All lines from the one with "- shifted: grey" to the end of the listing below are to be transcribed exactly; both end lines are included, and no other lines are.

» **DATA EXCERPT**
*** Block opens ***
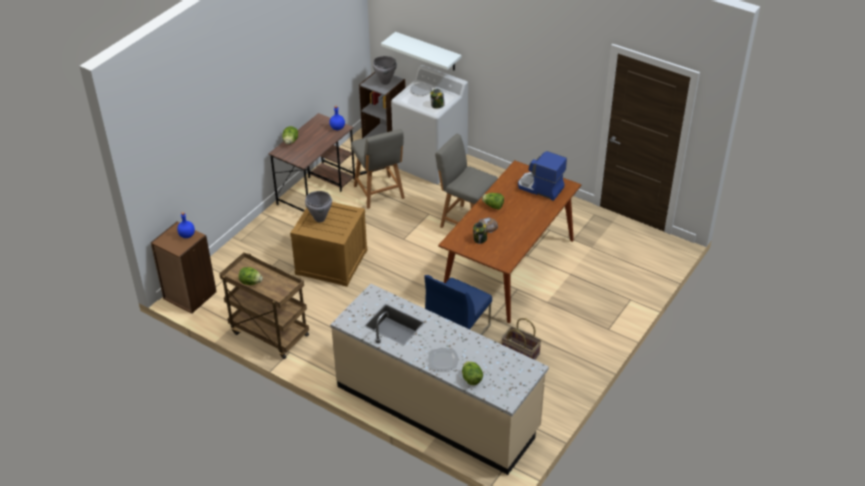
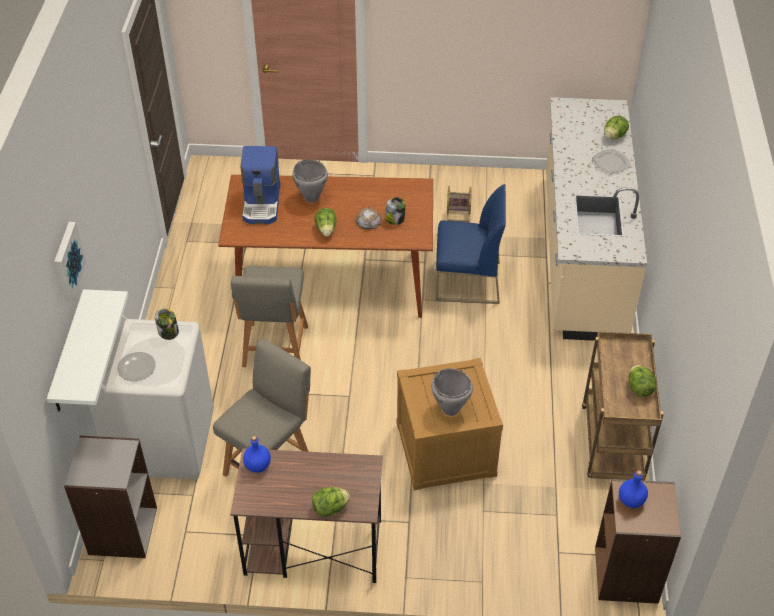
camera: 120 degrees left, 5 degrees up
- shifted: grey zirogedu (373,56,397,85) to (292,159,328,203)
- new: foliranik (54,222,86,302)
*** Block closes ***
» **SOLVED EXERCISE**
- shifted: grey zirogedu (373,56,397,85) to (292,159,328,203)
- new: foliranik (54,222,86,302)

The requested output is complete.